Petrogenesis of Carboniferous-Permian Granitoids in the Kumishi Area of Tianshan, China: Insights into the Geodynamic Evolution Triggered by Subduction and Closure of the South Tianshan Ocean

Late Carboniferous–Early Permian granitoids are widespread in the Tianshan area and their tectonic setting is controversially discussed. Our research presents fresh whole-rock geochemical and Pb isotopic data, along with zircon U-Pb ages and Hf isotopic data for representative monzonitic and granitic intrusions in the Kumishi area. The aim is to decipher their magma sources and illuminate their geodynamic evolution. Zircon U-Pb dating results reveal that biotite monzonites in the Central Tianshan Belt were emplaced at 312.7 ± 2.9 Ma, while the quartz-monzonites and syenogranites in the South Tianshan Belt were formed at 284.5 ± 2.4 Ma and 283.4 ± 3.9 Ma, respectively. The biotite monzonites generally exhibit metaluminous and high-K calc-alkaline characteristics. They have a positive εHf(t) value (+4.9–+14.1), and are enriched in LREEs and LILEs but depleted in HREEs and HFSEs. These characteristics indicate that they were derived from a mixed magma source of the lower crust and the input of components derived from the mantle wedge above the subduction zone. The quartz-monzonites and syenogranites are high-K calc-alkaline to shoshonitic I-type granites, with εHf(t) values of +14.9–+15.5 and +6.6–+14.9, respectively. They are enriched in LREEs but depleted in HFSEs (e.g., Nb, Ta, and Ti), displaying relatively flat HREE patterns and negative Eu anomalies.

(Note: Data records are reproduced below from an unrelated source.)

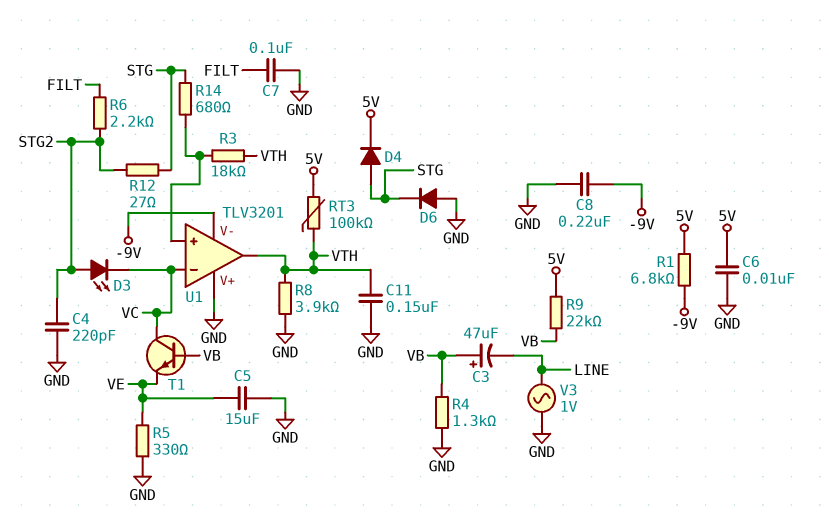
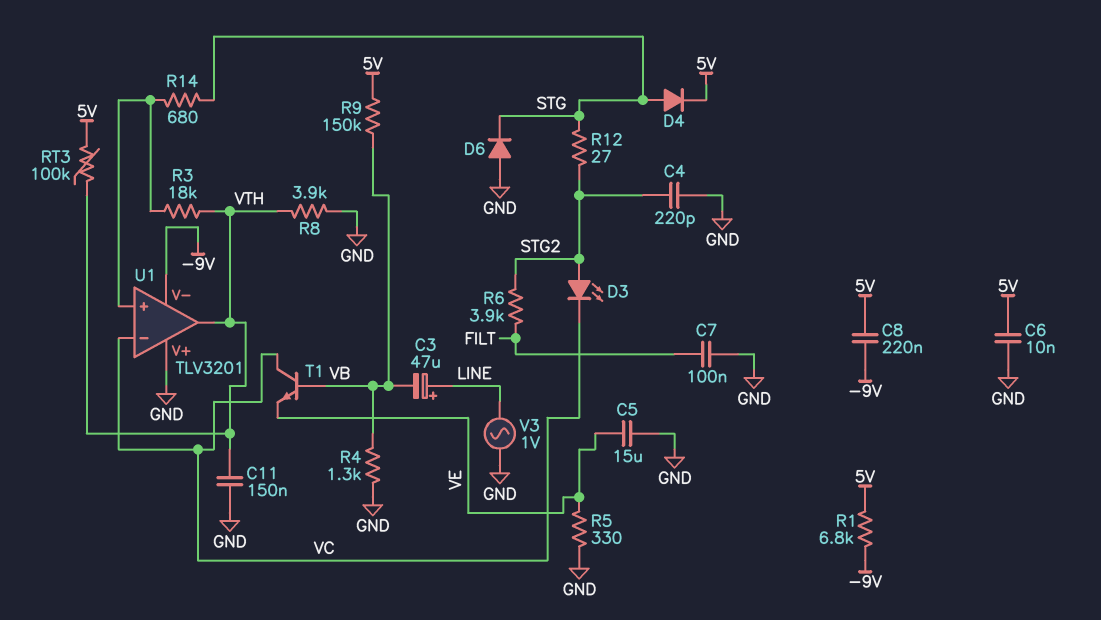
C3: 47uF (plus VB, minus LINE) -> 47uF (plus LINE, minus VB)
C8: 220nF (-9V, GND) -> 220nF (-9V, 5V)
R6: 2.2k (FILT, STG2) -> 3.9k (FILT, STG2)
R9: 22k (5V, VB) -> 150k (5V, VB)

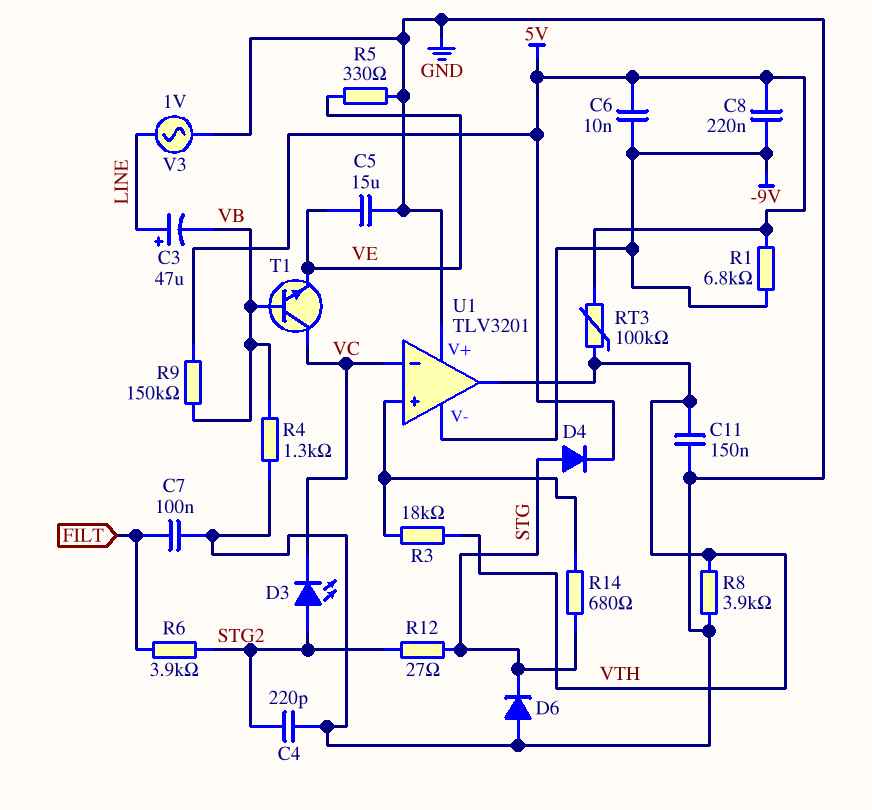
C6: 10nF (5V, GND) -> 10nF (-9V, 5V)

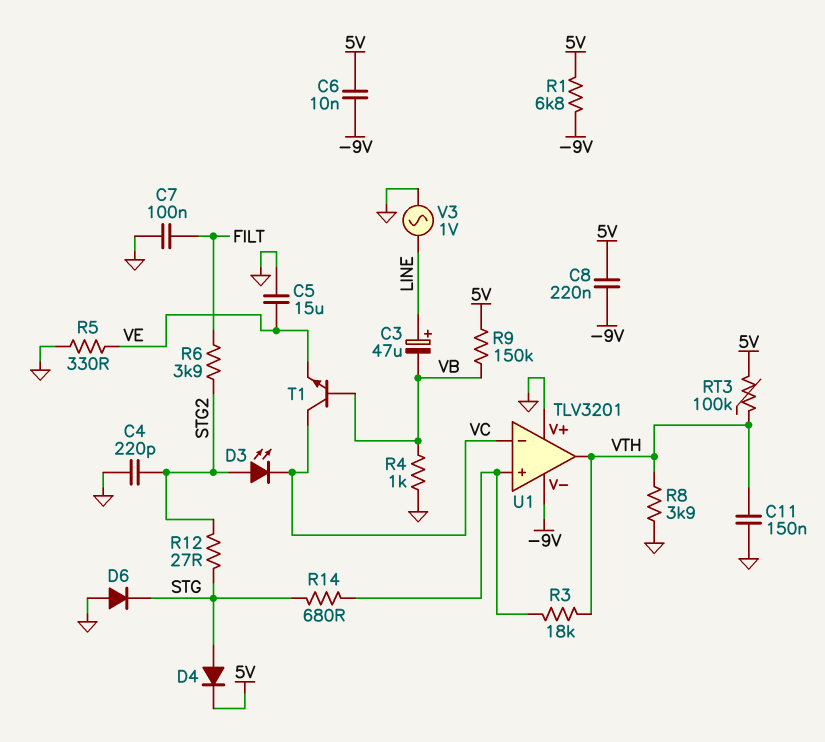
R4: 1.3k (GND, VB) -> 1k (GND, VB)

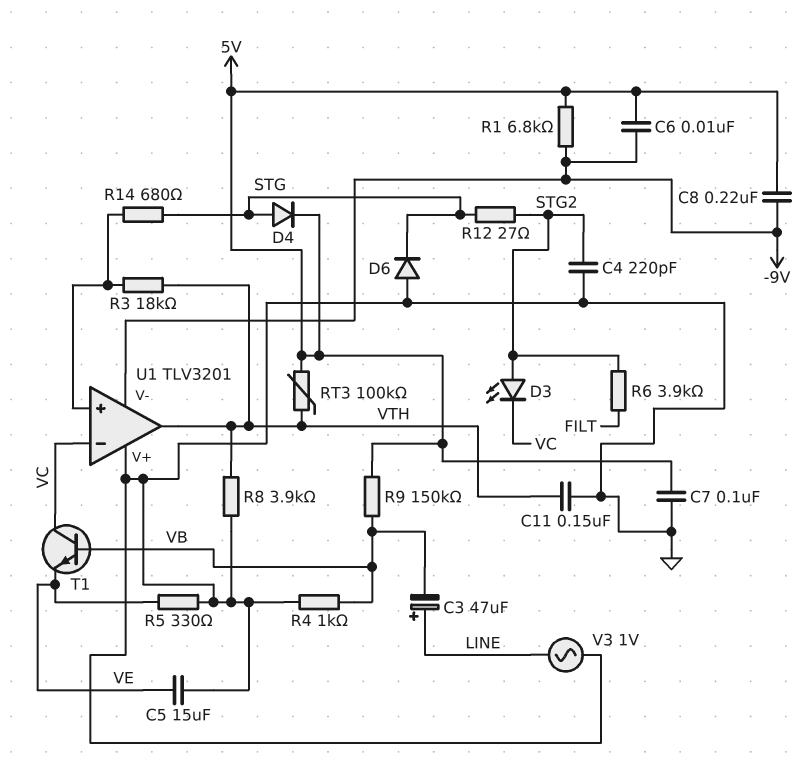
C7: 100nF (FILT, GND) -> 100nF (5V, GND)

The genesis of these rocks is attributed to a partial melting of the lower crust in which mantle-derived magmas participated, which was triggered by an upwelling asthenosphere in a post-collisional extensional geodynamic setting. These granitoids, together with regional analysis of other magmatism in the study area, suggest that the Kumishi area has experienced an evolution from subduction to post-collision from the Late Carboniferous to the Early Permian, which constrains the local closure of the Paleo-Asian Ocean.